Assuming that the essence of an NFP corporation is the prohibition against making distributions of money or property to members before liquidation or distribution, the next point is that the essence of the distinction between soliciting (or public benefit) corporations and non-soliciting (or mutual benefit) corporations under the CNCA is the difference in who may receive the residual assets of the corporation on liquidation or dissolution.
All registered charities and soliciting corporations must distribute their remaining property (after the discharge of any liabilities of the corporation) to one or more qualified donees under the Income Tax Act. Qualified donees are defined narrowly to include various governments, registered charities and other public benefit organizations.
All other non-soliciting corporations under the CNCA are free to distribute their residual assets in accordance with their articles. Indeed, if the articles are silent, the default rule for these non-soliciting corporations is that their net assets may be distributed on a per capita basis to members.
What characterizes an NFP corporation is its inability to distribute its money or other property to members any time before its liquidation or distribution. This prohibition changes the objective of the corporation from maximizing profits for owners and their agents (directors and management) to carrying out its social function as defined in its articles.

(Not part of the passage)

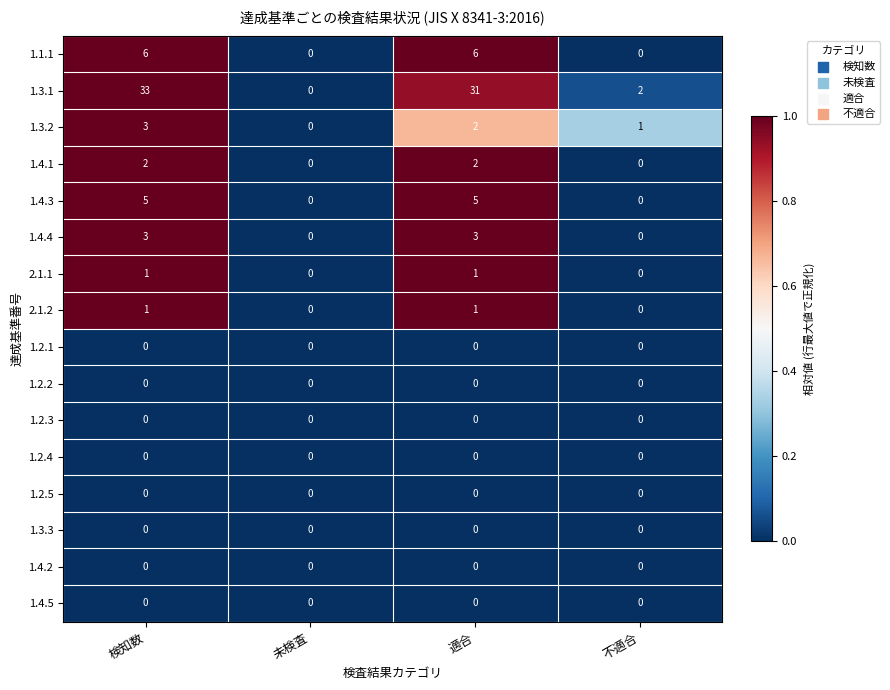

Which series has the largest range (max minus min)?

1.3.1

What characterizes a soliciting (or public benefit) corporation from a non-soliciting corporation is who qualifies to be the recipient of the net assets of the corporation on liquidation or dissolution. For a soliciting corporation (including all registered charities), only qualified donees can receive the residual assets. Other non-soliciting corporations may distribute their net assets to anyone named in their articles (including members, qualified donees or organizations having similar purposes).